Le lecteur comprend aisément qu’un tel discours déplut
et provoqua l’émoi religieux chez l’archevêque Héribert
de Cantù, surtout sur deux points: la pauvreté (mise
en commun des biens) et l’acceptation d’une mort violente qui
engendre les martyrs. Il fit donc courir sus au château
de Montfort. Le refuge des hérétiques fut forcé
et les “mécréants” qui refusèrent tous, sans
exception, de se rétracter, finirent sur le bûcher.

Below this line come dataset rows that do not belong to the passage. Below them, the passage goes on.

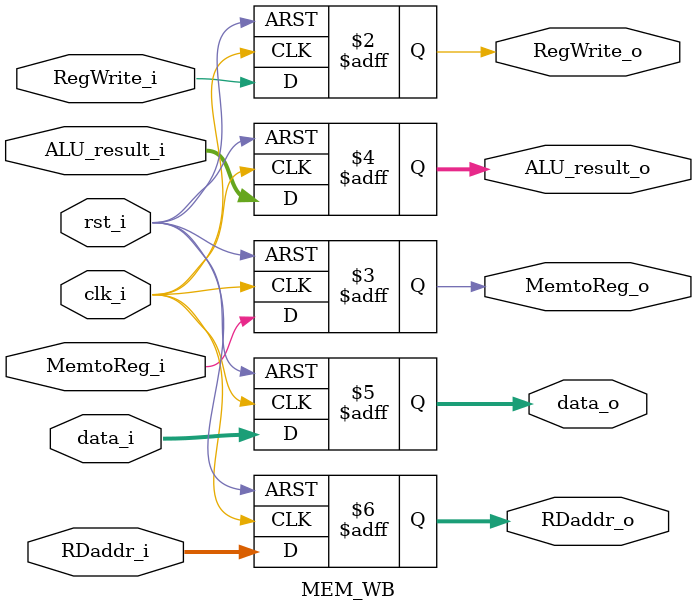
<source format=v>
module MEM_WB
(
    clk_i,
    rst_i,
    RegWrite_i,
    MemtoReg_i,
    ALU_result_i,
    data_i,
    RDaddr_i, 
    RegWrite_o,
    MemtoReg_o,
    ALU_result_o,
    data_o,
    RDaddr_o, 
);

input   clk_i;
input   rst_i;
input   RegWrite_i;
input   MemtoReg_i;
input   [31:0]  ALU_result_i;
input   [31:0]  data_i;
input   [4:0]   RDaddr_i;
output   RegWrite_o;
output   MemtoReg_o;
output  [31:0]  ALU_result_o;
output  [31:0]  data_o;
output  [4:0]   RDaddr_o;

reg             RegWrite_o;
reg             MemtoReg_o;
reg     [31:0]  ALU_result_o;
reg     [31:0]  data_o;
reg     [4:0]   RDaddr_o;

always@(posedge clk_i or posedge rst_i) begin
    if(rst_i)begin
        RegWrite_o <= 0;
        MemtoReg_o <= 0;
        ALU_result_o <= 32'b0;
        data_o <= 32'b0;
        RDaddr_o <= 5'b0;
    end
    else begin
        RegWrite_o <= RegWrite_i;
        MemtoReg_o <= MemtoReg_i;
        ALU_result_o <= ALU_result_i;
        data_o <= data_i;
        RDaddr_o <= RDaddr_i;
    end
end



endmodule
</source>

C’était leur donner raison !
Vers
1180, Pierre Valdo (ou Valdès, nom latin de Pierre de Vaux
v. 1140-v. 1217) riche marchand lyonnais, se mit à prêcher
que l’Eglise était dans l’erreur et qu’elle se devait de
revenir à la simplicité de ses débuts. Aussi
condamna-t-il le luxe du culte, la richesse ostentatoire des prélats,
ainsi que la puissance temporelle du pape. Ses disciples se donnèrent
pour nom l’appellation de “Pauvres de Lyons” ou “Vaudois” que
certains historiens ont voulu confondre avec les cathares.
Il faut dire
que le grand problème, l’unique problème qui tourmentait
les penseurs d’alors et qui leur faisait rejeter le monde de l’apparat
peut se résumer simplement, mais cette constatation était
pour eux lourde de conséquences:
“Comment peut-on jamais concevoir, sous l’empire d’un Dieu bon,
l’existence de tant de maux ?”
Lequel d’entre nous ne s’est jamais posé cette question
?
La réponse,
la seule réponse à cette interrogation fondamentale
est... manichéenne et ne peut que l’être puisqu’il
faut supposer l’existence de deux divinités antagonistes,
l’une auteur du Bien et l’autre auteur du Mal. Mais n’est-ce pas
ce que l’on nous apprenait au catéchisme quand le curé
nous montrait Dieu et le Diable !
Mais à
cette époque moyenâgeuse, se poser à haute
voix cette interrogation c’était apporter le bois pour
confectionner son propre bûcher.
Quand, de l’Orient, cette hérésie passa en Europe,
elle était devenue un mélange confus de dogmes et
de légendes, un mélange dans lequel Dieu et le démon
étaient co-éternels, mais aussi égaux en
puissance. Et si Dieu avait pour Lui le ciel et les anges, au
démon échut la terre ... et les femmes.
La
légende dogmatique, c’est bien ainsi qu’il convient d’appeler
cette nouvelle doctrine théologique compliquée,
expliquait que le démon, rodant sans cesse autour de la
muraille dont Dieu avait ceint sa création, découvrit
un jour une fissure assez large pour y passer la tête. Il
encouragea les anges à y passer la leur et ainsi contempler
les femmes et leurs beautés. Séduits, les anges
sortirent et, de leurs “approches” de la gent féminine,
charnellement conquis(es), naquirent les hommes qui possédèrent
une moitié du Bien et une moitié du Mal.